* SEZIONE DEL TESTO *
___
«Sapete dirmi cosa accomuna tutti noi?», chiede Ashton Applewhite alla platea che la ascolta. «Ve lo dico io: ogni giorno che passa, ognuno di noi diventa un po’ più vecchio».
La paura di invecchiare
Inizia così il suo discorso per TED, la serie di conferenze gestite dall’organizzazione privata no-profit Sapling Foundation. «Come vi sentite quando dico la parola “vecchio”? E cosa provate all’idea di diventare anziani?». Le domande che Ashton rivolge ai giovani ragazzi che l’ascoltano vogliono toccare un solo punto: il concetto di ageismo. Sì, perché, come la stessa Applewhite afferma, anche lei è sempre stata terrorizzata all’idea di invecchiare. «Avevo davvero paura di diventare, da un giorno all’altro, una di quelle anziane signore che vivono sole in una casa di riposo e convivono con qualche difficoltà fisica o cognitiva», racconta. «Poi ho scoperto che solo il 4% dei senior americani vive in struttura e la percentuale scende ogni anno che passa. Continuando a documentarmi ho avuto anche un’altra sorpresa. La stima delle persone affette da demenza o da Alzheimer era molto minore di quanto mi aspettassi. E come se non bastasse, in un modo del tutto inspiegabile per me, ho letto alcuni studi che dimostrano come le persone colpite da queste malattie possano trovare una dimensione felice se seguiti da persone esperte e amorevoli».
___
Rispondi in base al testo sull'ageismo:
1. Secondo Ashton Applewhite, che cosa accomuna tutti noi?
2. Da chi è gestita la serie di conferenze TED?
3. Quale percentuale dei senior americani vive in struttura?
Il materiale non ha alcun ruolo in questo esercizio.

* DATI FORNITI *
___
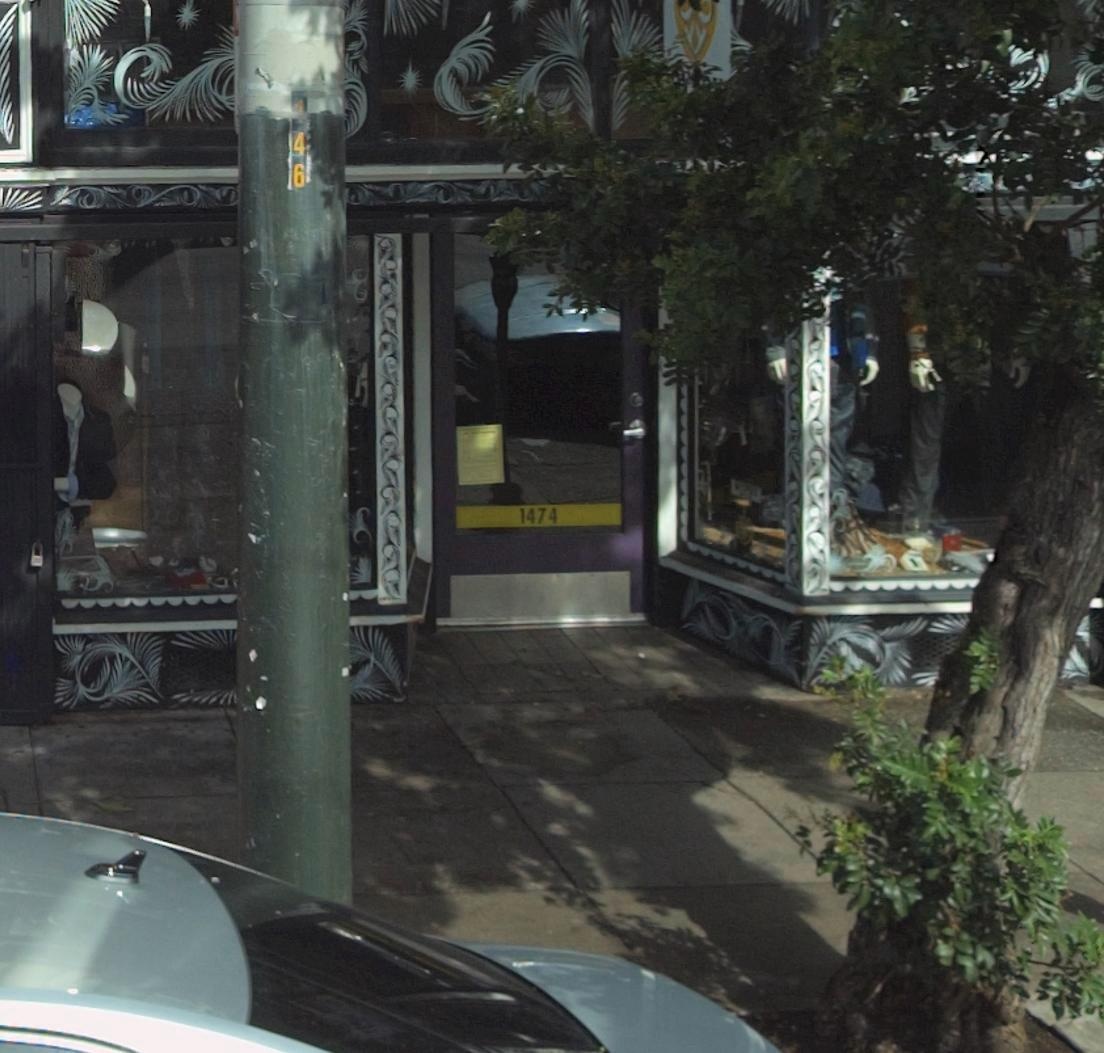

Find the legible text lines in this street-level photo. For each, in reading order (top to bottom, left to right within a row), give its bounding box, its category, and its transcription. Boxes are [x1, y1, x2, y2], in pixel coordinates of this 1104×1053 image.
___
* RISULTATO ESERCIZIO *
1. Ogni giorno che passa, ognuno di noi diventa un po' più vecchio.
2. È gestita dall'organizzazione privata no-profit Sapling Foundation.
3. Vive in struttura solo il 4% dei senior americani.